C'est parce que la réduction des polluants à la source n'a pas eu suffisamment d'effets qu'il faut envisager une solution technologique pour restaurer le lac Saint-Augustin.
Situé à proximité de l'autoroute 40 et entouré de terres agricoles et de quartiers résidentiels, le lac St-Augustin est alimenté par des eaux chargées de sels de déglaçage, d'engrais et de polluants qui contribuent à son vieillissement prématuré. Les eaux et les sédiments du lac affichent de fortes concentrations de phosphore, favorisant les explosions d’algues bleu-vert pendant l’été, ainsi que de métaux lourds, ce qui affecte la qualité globale de ce plan d'eau et limite les activités aquatiques qui peuvent y être pratiquées. Malgré les mesures adoptées pour limiter l’arrivée des polluants dans ce lac, son état empire d’année en année. «Même si on parvenait à couper toutes les sources de pollution, on estime qu’il faudrait des centaines d’années avant que le lac St-Augustin retrouve son état naturel», avance Rosa Galvez. Le problème vient du fait que la circulation des eaux souterraines favorise le relargage des polluants contenus dans les sédiments du lac. «L’eau arrive par le fond et circule vers la surface, précise la chercheuse. La situation est pire en été parce que les bateaux à moteur contribuent au brassage des sédiments et à la mise en suspension du phosphore qu’ils contiennent.»

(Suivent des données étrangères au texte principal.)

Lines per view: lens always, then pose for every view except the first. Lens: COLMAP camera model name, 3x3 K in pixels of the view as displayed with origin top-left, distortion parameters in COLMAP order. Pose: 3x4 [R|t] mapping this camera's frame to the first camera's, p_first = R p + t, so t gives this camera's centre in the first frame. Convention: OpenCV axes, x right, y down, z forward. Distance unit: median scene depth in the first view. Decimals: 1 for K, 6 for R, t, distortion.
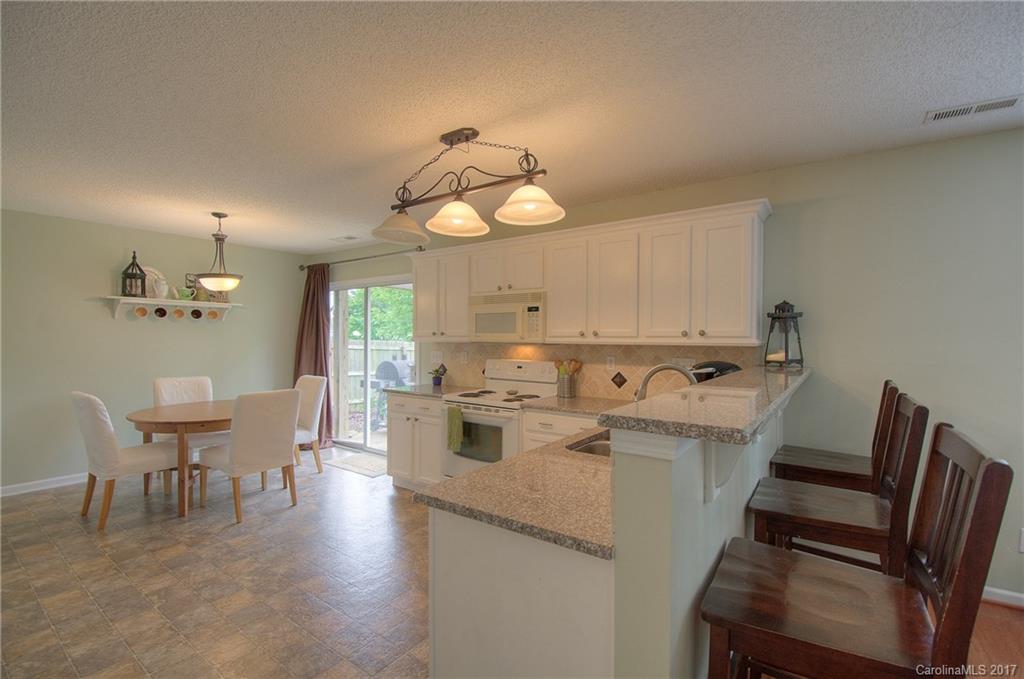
lens RADIAL K [[460.9, 0, 517.7], [0, 460.9, 345.7], [0, 0, 1]] dist [0.001027, -0.015146]
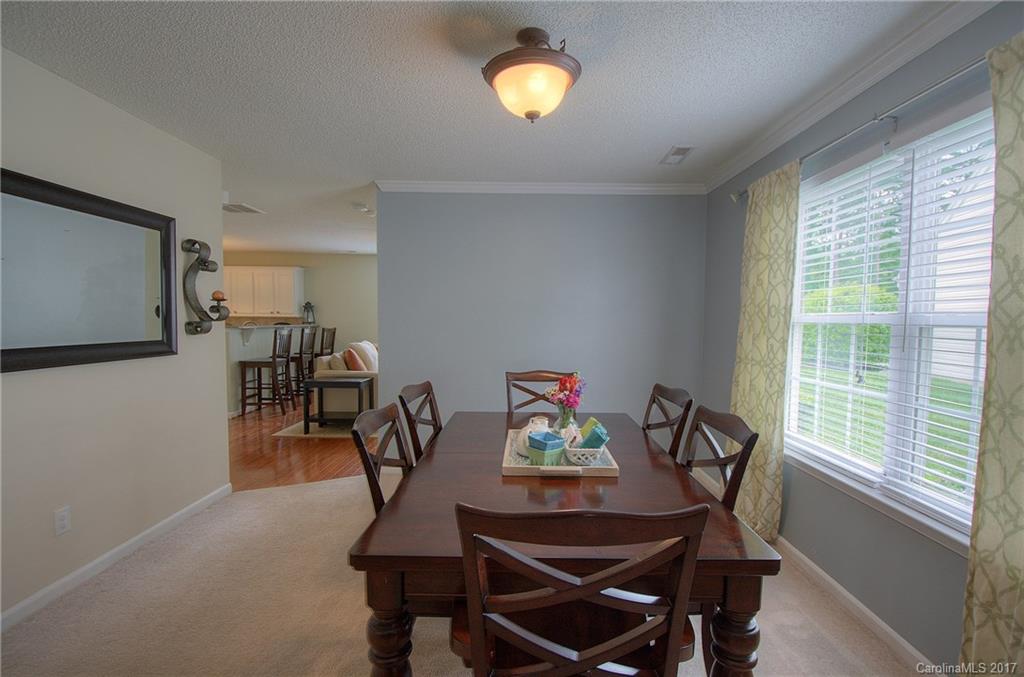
lens RADIAL K [[460.9, 0, 517.7], [0, 460.9, 344.7], [0, 0, 1]] dist [0.001027, -0.015146]
pose [[0.814778, -0.034023, 0.578774, -0.029416], [0.007520, 0.998813, 0.048128, 0.044465], [-0.579724, -0.034862, 0.814067, -2.133220]]
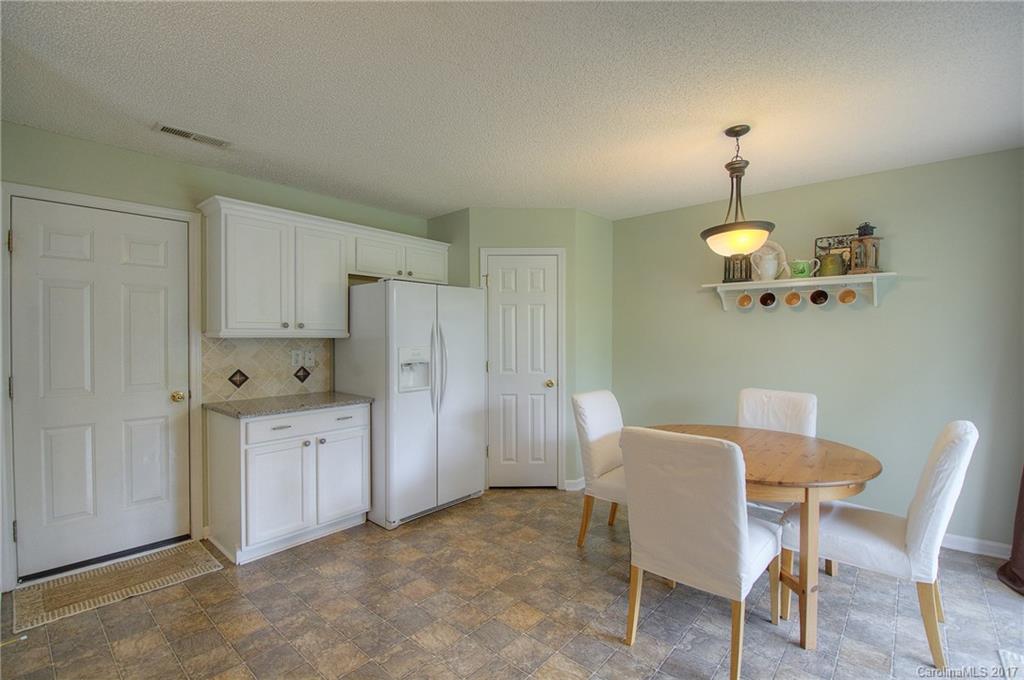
lens RADIAL K [[462.9, 0, 512.0], [0, 462.9, 340.0], [0, 0, 1]] dist [0.000631, 0.000048]
pose [[-0.104136, 0.012749, -0.994481, -0.000260], [-0.019869, 0.999692, 0.014897, -0.007882], [0.994365, 0.021311, -0.103850, 0.535671]]
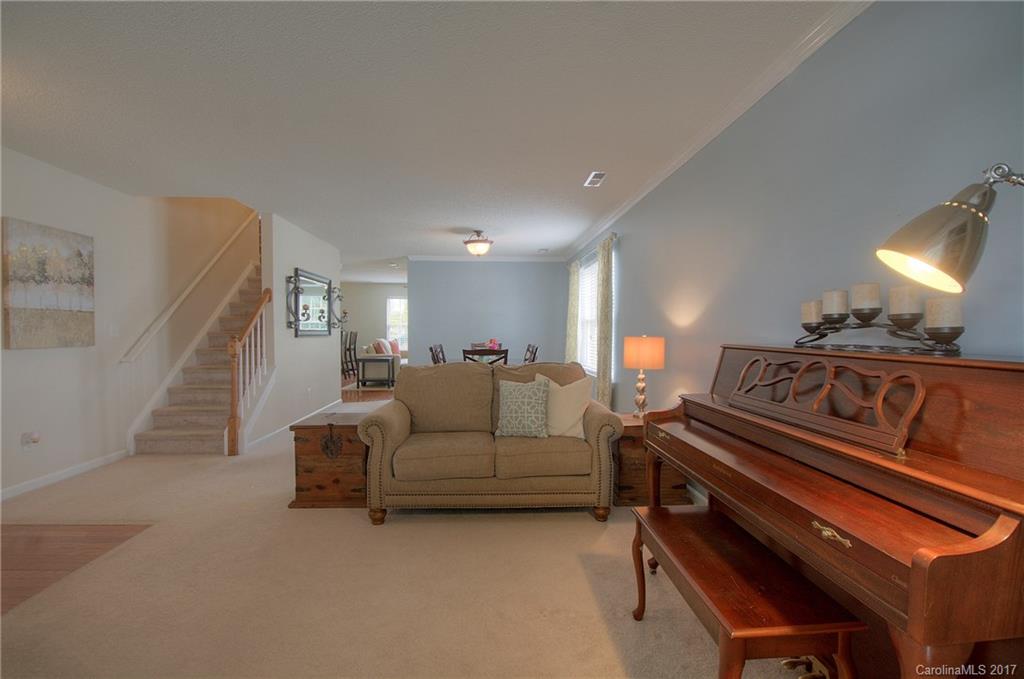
lens RADIAL K [[460.9, 0, 517.7], [0, 460.9, 345.7], [0, 0, 1]] dist [0.001027, -0.015146]
pose [[0.769629, -0.025203, 0.637994, -0.885100], [0.015008, 0.999659, 0.021386, 0.130214], [-0.638315, -0.006885, 0.769744, -3.406707]]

Au cours des cinq dernières années, grâce à l’appui financier du CRSNG et du FQRNT, Rosa Galvez et ses collègues Serge Leroueil, Jacques Locat et René Therrien ont étudié plusieurs méthodes pour restaurer ce lac. La solution qu’ils ont retenue comporte deux phases. D’abord, ils provoqueront la précipitation du phosphore contenu dans la colonne d’eau à l’aide de produits couramment utilisés dans le traitement de l’eau potable. «Il faut parvenir à abaisser de deux à trois fois la concentration de phosphore dans l’eau si on veut empêcher les blooms d’algues», précise la chercheuse. Une fois ce phosphore déposé sur la couche de sédiments, les chercheurs proposent de recouvrir le tout de roches calcaires qui réagissent naturellement avec le phosphore et l’empêchent ainsi de retourner dans la colonne d’eau. Contrairement à une membrane textile, cette approche a l’avantage de retenir le phosphore sans entraver la circulation naturelle des eaux du lac. Comme il s’agit d’un projet pilote servant à tester l’efficacité de cette approche, seuls les secteurs les plus contaminés seront recouverts de roches. Les effets sur la qualité de l’eau et sur la biologie du lac devraient être mesurables peu de temps après l’opération, prévoient les chercheurs.

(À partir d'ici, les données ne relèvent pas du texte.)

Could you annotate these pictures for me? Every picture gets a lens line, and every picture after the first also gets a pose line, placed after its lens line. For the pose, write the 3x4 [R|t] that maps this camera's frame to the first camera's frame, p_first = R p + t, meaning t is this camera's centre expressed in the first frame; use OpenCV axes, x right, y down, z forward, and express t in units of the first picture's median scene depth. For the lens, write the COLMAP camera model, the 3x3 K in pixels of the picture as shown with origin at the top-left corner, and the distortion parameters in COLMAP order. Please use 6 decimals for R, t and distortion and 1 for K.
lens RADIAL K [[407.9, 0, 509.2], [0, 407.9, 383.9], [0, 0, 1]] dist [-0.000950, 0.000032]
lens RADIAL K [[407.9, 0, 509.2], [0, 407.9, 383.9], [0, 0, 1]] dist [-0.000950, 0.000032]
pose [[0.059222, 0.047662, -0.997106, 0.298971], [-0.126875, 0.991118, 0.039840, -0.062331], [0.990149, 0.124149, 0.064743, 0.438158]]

Même si cette intervention s’avérait efficace, elle ne sera pas généralisée à tous les lacs touchés par la prolifération d’algues bleu-vert au Québec. «C’est parce que les mesures de réduction à la source n’ont pas eu suffisamment d’effets qu’on en est rendu à envisager pareil scénario pour le lac St-Augustin, souligne la professeure Galvez. C’est une solution qui ne devrait être considérée qu’en dernier recours.»